Semantic Code Search
The functionality that has to be implemented during the development of a software product is often already available as part of program libraries. It is often advisable to reuse such an implementation instead of rewriting it, for example to reduce the effort for developing and testing the code.
To reuse an implementation that fits the purpose, developers have to find it first. To this end developers already use code search engines on a regular basis. State-of-the-art search engines work on a syntactic level, i.e., the user specifies some keywords or names of variables and methods that should be searched for. However, current approaches do not consider the semantics of the code that the user seeks. As a consequence, relevant but syntactically different implementations often remain undetected ("false negatives") or the results include syntactically similar but semantically irrelevant implementations ("false positives"). The search for code fragments on a semantic level is the subject of current research.
In 2017 we began the development of a new method for semantic code search. The user specifies the desired functionality in terms of input/output examples. A function synthesis algorithm from the literature is then used to create a method that implements the specified functionality as accurately as possible. Using our approach to detect similar code fragments, this synthesized method is then compared to the methods of program libraries to find semantically similar implementations. These implementations are then presented as search results to the user. A first evaluation of our prototypical implementation shows the feasibility and practicability of the approach.

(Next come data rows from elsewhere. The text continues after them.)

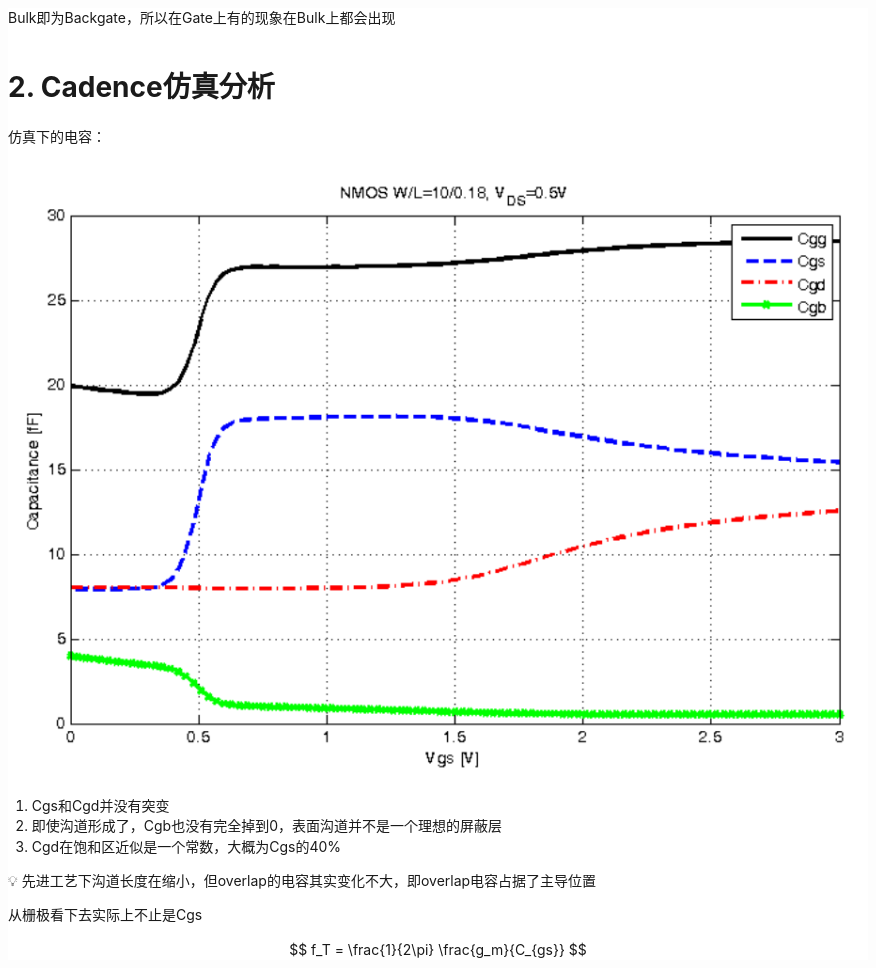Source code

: Bulk即为Backgate，所以在Gate上有的现象在Bulk上都会出现

# 2. Cadence仿真分析

仿真下的电容：

![Untitled](IMAGE/Untitled%2011.png)

1. Cgs和Cgd并没有突变
2. 即使沟道形成了，Cgb也没有完全掉到0，表面沟道并不是一个理想的屏蔽层
3. Cgd在饱和区近似是一个常数，大概为Cgs的40%

<aside>
💡 先进工艺下沟道长度在缩小，但overlap的电容其实变化不大，即overlap电容占据了主导位置

</aside>

从栅极看下去实际上不止是Cgs

$$
f_T = \frac{1}{2\pi} \frac{g_m}{C_{gs}}
$$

Clustering of Similar Code-Changes
To create generalized change patterns, it is necessary that the set of extracted code changes is split into subsets of changes that are similar to each other. In 2015 this detection of similar code changes was improved and resulted in a new tool, called C3. We developed and evaluated different metrics for a pairwise similarity comparison of the extracted code changes. Subsequently, we evaluated different clustering algorithms known from the literature and implemented new heuristics to automatically choose the respective parameters to replace the previous naive approach for the detection of similar code changes. This clearly improved the results compared to the previous approach, i.e., C3's new techniques detect more groups of similar changes that can be processed by SIFE to generate recommendations.
The aim of the second improvement is to automatically refine the resulting groups of similar code changes. For this purpose we evaluated several machine learning algorithms for outlier detection to remove those code changes that have been spuriously assigned to a group.
In 2016 we implemented a new similarity metric for the comparison of two code changes that essentially considers the textual difference between the changes (as generated, for example, by the Unix tool 'diff'). We published both a paper on C3 and the dataset (consisting of groups of similar changes) that we generated for the evaluation of our tool under an open-source license, see . This dataset can be used as a reference or as input data for future research.  In addition, we prototypically extended C3 by techniques for an incremental similarity computation and clustering. This allows us to reuse results from previous runs and to only perform the absolutely necessary work whenever new code changes are added to a software archive.